Bagian Teks
==*==
Dalam produksi sebuah sinetron, dibutuhkan script atau skenario yang dibuat oleh scriptwriter. Di era sinetron stripping seperti sekarang ini, Produser sebuah production house (PH) tidak lagi memberikan langsung job pada seorang scriptwriter. Lagi pula, menulis sinetron stripping sendirian, bisa membuat seorang scriptwriter stres dan tifus. Maklumlah, selain dikejar-kejar deadline, Anda pun bakal dikejar-kejar Produser untuk merevisi skenario.
Menulis sinetron secara individu memang bisa menguras tenaga dan waktu. Anda tentu tidak ingin menjadi scriptwriter satu sinetron atau dua sinetron stripping saja, tetapi ingin seumur hidup. Bayangin kalo stres dan tifus terus menerus, jelas Produser ogah memberikan job pada kita. Ada satu profesi di dalam bisnis industri televisi, khususnya sinetron. Profesi ini bertugas menjadi kepala para scriptwriter. Ibaratnya, dia kepala kelompok yang mengatur kecepatan pembuatan script, mengatur keragaman gaya cerita dan dialog pada sintron stripping, teknik bertutur, maupun mengatur dinamikan cerita. Profesi yang dimaksud bernama HEAD WRITER.
Saya mensejajarkan job desk jabatan Head Writer mirip kayak Produser. Kalo Produser mengatur mulai dari pra-produksi, produksi, maupun paska-produksi, sedang Head Writer punya tugas mengatur khusus para scriptwriter sebagaimana sudah saya ceritakan di atas tadi. Begitu Produser dari PH memberikan job, Head Writer kudu membagi pekerjaan ke scriptwriter. Head Writer lah yang mengatur scriptwriter A membuat episode berapa, scriptwriter B membuat episode berapa, dan seterusnya.
==*==
Kumpulan Materi

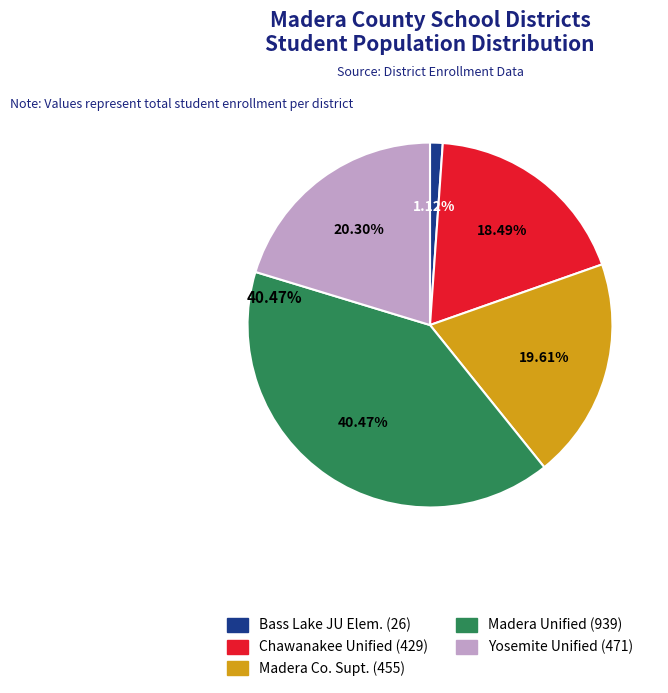

To the nearest percent, what portion does Yosemite Unified represent?

20%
==*==
Terapkan Bacaan
• A. Dalam teks tentang profesi head writer, job desk Head Writer disejajarkan dengan jabatan apa?
• B. Tulis ulang bagian teks tentang profesi head writer dari "Dalam produksi sebuah" sampai "untuk merevisi skenario." tanpa mengubah satu kata pun.

Hasil Latihan
• A. Produser.

• B.
Dalam produksi sebuah sinetron, dibutuhkan script atau skenario yang dibuat oleh scriptwriter. Di era sinetron stripping seperti sekarang ini, Produser sebuah production house (PH) tidak lagi memberikan langsung job pada seorang scriptwriter. Lagi pula, menulis sinetron stripping sendirian, bisa membuat seorang scriptwriter stres dan tifus. Maklumlah, selain dikejar-kejar deadline, Anda pun bakal dikejar-kejar Produser untuk merevisi skenario.